TASK ITEM:
What do the lines say, reproduced word for word, from the first of the entries below through the line bearing "Amino apk 2.6.31161 for Android. Miraculous"?

#### MATERIAL SHOWN ####

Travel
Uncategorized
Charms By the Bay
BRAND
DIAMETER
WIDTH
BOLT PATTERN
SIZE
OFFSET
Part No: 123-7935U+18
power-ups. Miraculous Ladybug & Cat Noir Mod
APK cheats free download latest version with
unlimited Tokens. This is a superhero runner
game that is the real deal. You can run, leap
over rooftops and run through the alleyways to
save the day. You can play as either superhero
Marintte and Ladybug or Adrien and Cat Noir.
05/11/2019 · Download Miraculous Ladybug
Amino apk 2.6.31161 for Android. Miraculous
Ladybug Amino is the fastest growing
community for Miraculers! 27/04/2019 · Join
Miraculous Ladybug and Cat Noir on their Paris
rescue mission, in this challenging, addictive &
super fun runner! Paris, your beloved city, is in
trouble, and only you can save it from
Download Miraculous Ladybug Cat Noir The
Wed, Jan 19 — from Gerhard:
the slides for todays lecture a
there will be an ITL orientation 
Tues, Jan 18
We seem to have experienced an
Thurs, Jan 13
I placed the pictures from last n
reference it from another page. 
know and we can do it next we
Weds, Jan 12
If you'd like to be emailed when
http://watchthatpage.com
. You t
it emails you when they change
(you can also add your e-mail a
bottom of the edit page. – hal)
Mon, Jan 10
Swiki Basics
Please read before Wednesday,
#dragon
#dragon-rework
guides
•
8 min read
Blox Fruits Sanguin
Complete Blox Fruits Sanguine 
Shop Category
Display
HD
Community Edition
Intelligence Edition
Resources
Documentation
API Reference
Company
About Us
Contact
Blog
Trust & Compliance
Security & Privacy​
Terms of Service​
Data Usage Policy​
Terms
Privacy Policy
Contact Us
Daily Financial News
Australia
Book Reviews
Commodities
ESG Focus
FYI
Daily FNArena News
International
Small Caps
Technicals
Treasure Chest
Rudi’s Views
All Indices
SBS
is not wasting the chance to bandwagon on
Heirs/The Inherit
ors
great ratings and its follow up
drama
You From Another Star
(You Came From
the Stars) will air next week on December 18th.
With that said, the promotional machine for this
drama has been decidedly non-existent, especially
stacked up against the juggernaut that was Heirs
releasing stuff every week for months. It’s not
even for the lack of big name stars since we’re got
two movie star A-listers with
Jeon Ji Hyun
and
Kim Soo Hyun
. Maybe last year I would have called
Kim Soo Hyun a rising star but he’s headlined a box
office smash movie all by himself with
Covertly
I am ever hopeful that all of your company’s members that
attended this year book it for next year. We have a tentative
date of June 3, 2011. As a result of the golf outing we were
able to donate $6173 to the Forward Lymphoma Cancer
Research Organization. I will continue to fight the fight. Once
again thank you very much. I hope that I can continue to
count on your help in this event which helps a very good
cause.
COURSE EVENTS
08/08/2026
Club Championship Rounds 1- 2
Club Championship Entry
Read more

####

SOLUTION TO THIS TASK:
Travel
Uncategorized
Charms By the Bay
BRAND
DIAMETER
WIDTH
BOLT PATTERN
SIZE
OFFSET
Part No: 123-7935U+18
power-ups. Miraculous Ladybug & Cat Noir Mod
APK cheats free download latest version with
unlimited Tokens. This is a superhero runner
game that is the real deal. You can run, leap
over rooftops and run through the alleyways to
save the day. You can play as either superhero
Marintte and Ladybug or Adrien and Cat Noir.
05/11/2019 · Download Miraculous Ladybug
Amino apk 2.6.31161 for Android. Miraculous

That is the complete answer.